NuNano, a spin-off company from Bristol University, specialises in the design and manufacture of probes for atomic force microscopy and cantilever-based sensor devices. It is the only UK manufacturer of atomic force microscope (AFM) probes and has unique expertise in manufacturing sharp and durable silicon AFM probes. NuNano approached NPL to measure the thickness of metallic layers on the probes and check their suitability for electrical measurements. This was a challenging and important problem as the shape of the probe’s tip leads to a non-uniform thickness at the apex, non-linear degradation and biased electrical performance.
NuNano were awarded InnovateUK funding through the Analysis for Innovators scheme to work with NPL to improve characterisation of metallic coated AFM probes for nanoscale electrical characterisation. These probes were a new product that NuNano were about to launch.
NPL performed chemical and thickness analysis of thin films and probes fabricated by NuNano, including cross sections of coated probes using focused ion milling and scanning electron microscopy. The analysis revealed that the deposition of the materials on the probes was not always uniform in thickness or adhesion. NuNano used this information to adjust their deposition system, which in turn reduced wastage in the manufacturing process.
Measuring the electrical performance was an even more challenging problem. There were no agreed methods or standards for calibrating conductive AFM probes for electrical measurements, and each laboratory used a different approach. The most commonly used electrical mode is called Kelvin-probe force microscopy (KPFM), which measures the contact potential difference between the probe and the sample. NPL created a calibration protocol that involved several reference samples, application of voltage to the samples and annealing in a vacuum. By consolidating many good practices, NPL developed an appropriate method for NuNano as well as a protocol to compare the performance of several different probes.

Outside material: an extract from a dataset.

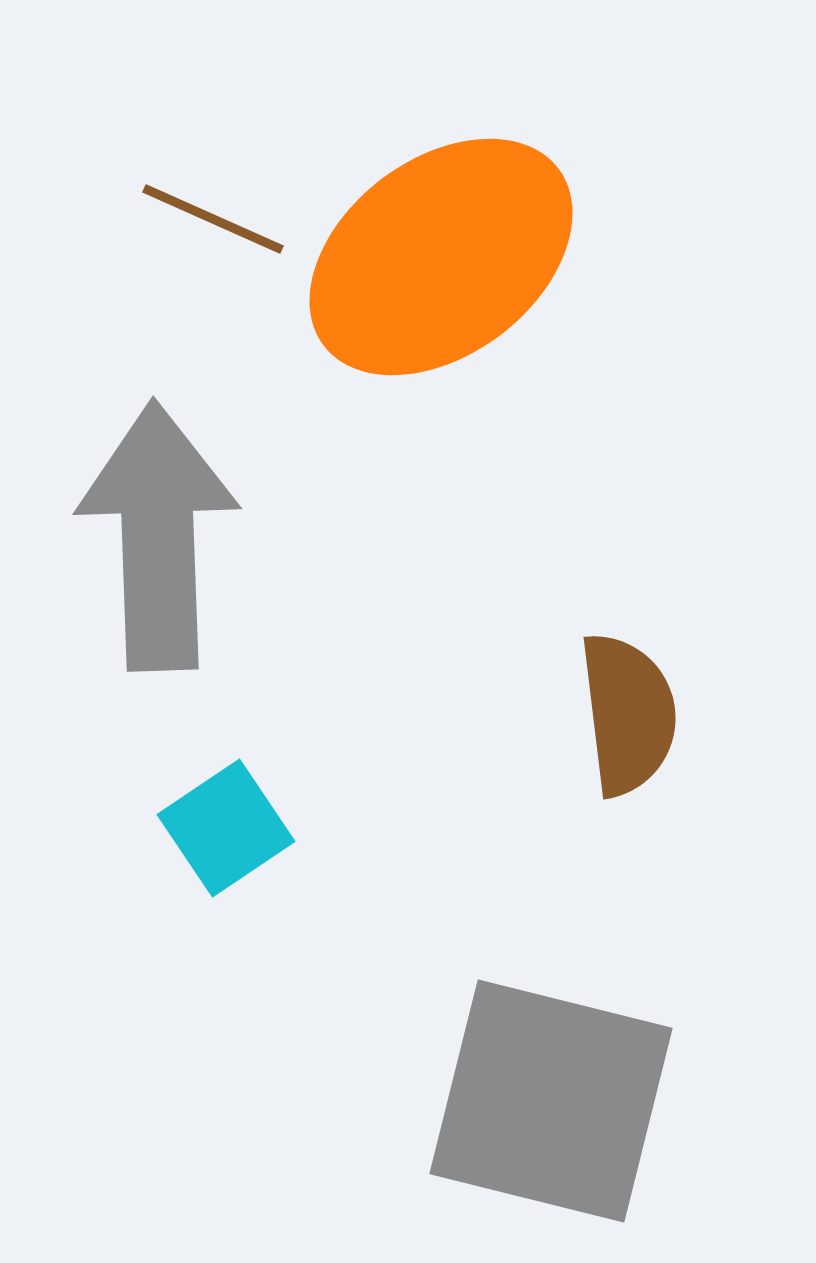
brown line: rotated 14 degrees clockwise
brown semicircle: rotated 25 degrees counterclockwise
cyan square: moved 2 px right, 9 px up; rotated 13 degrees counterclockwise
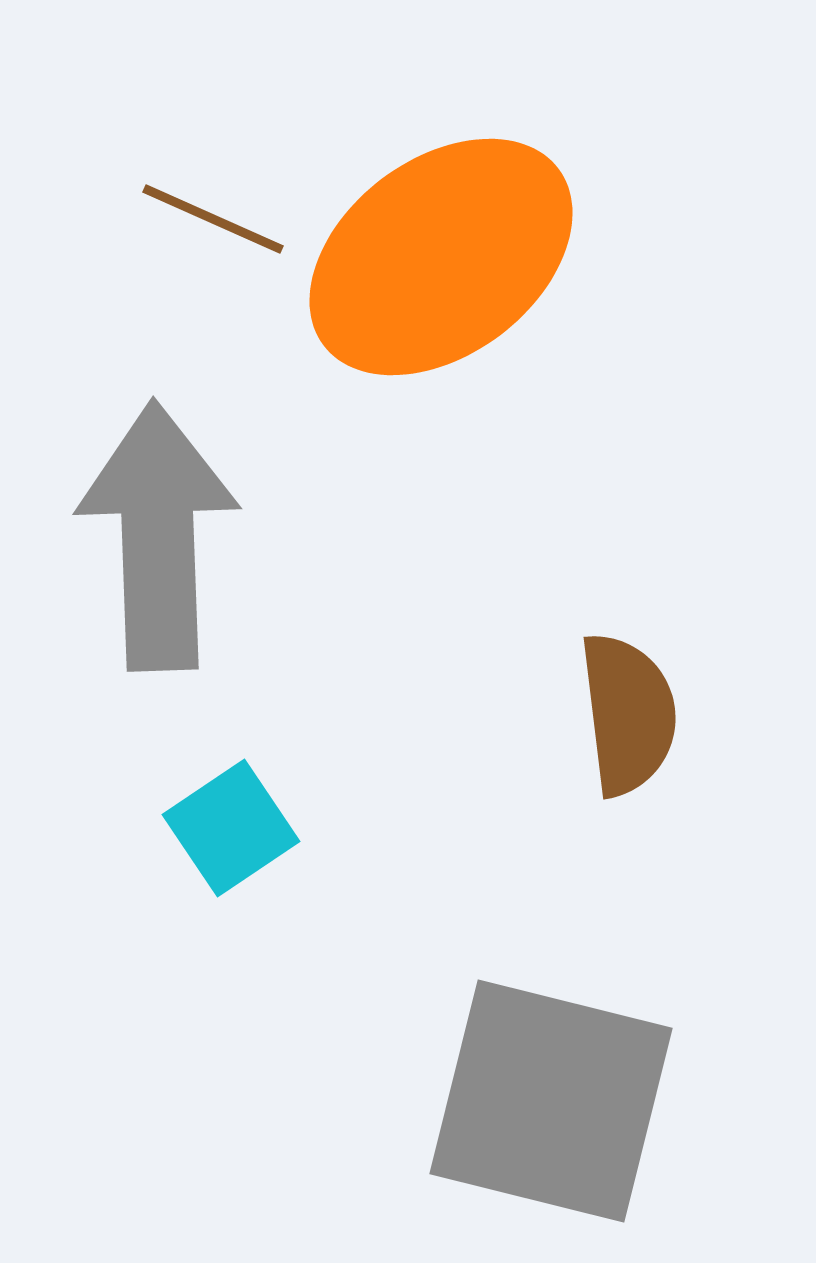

This project has resulted in NuNano being able to optimise their manufacturing processes for AFM probes and reduce wastage. It has also helped them to develop and launch a product that was far superior than their original plans. At the successful closure of the project the protocol and its outcome have been published in the Journal of Physics Communications to benefit a wider audience.
NuNano and NPL have continued to work together via NPL’s Measurement for Recovery programme and crucially this research is being continued through NPL’s participation in VAMAS inter-lab comparisons of Kelvin-probe force microscopy (KPFM) calibration.
Charles Clifford, the lead scientist sums up the work: “It’s very pleasing to be able to use NPLs expertise in AFM and nanoscale measurement and characterisation in order to support and help NuNano as the only UK AFM probe manufacturer.”
Héctor Corte, a higher research scientist at NPL, explained: “When there isn’t a standard to provide guidance on how to perform a measurement, it is always difficult to be sure if the outcome of a measurement will provide a useful result. The fact that both Charles and I work on standardisation of nanotechnology, and good communication with the company, helped navigate this problem and obtain a solution that helped the company.”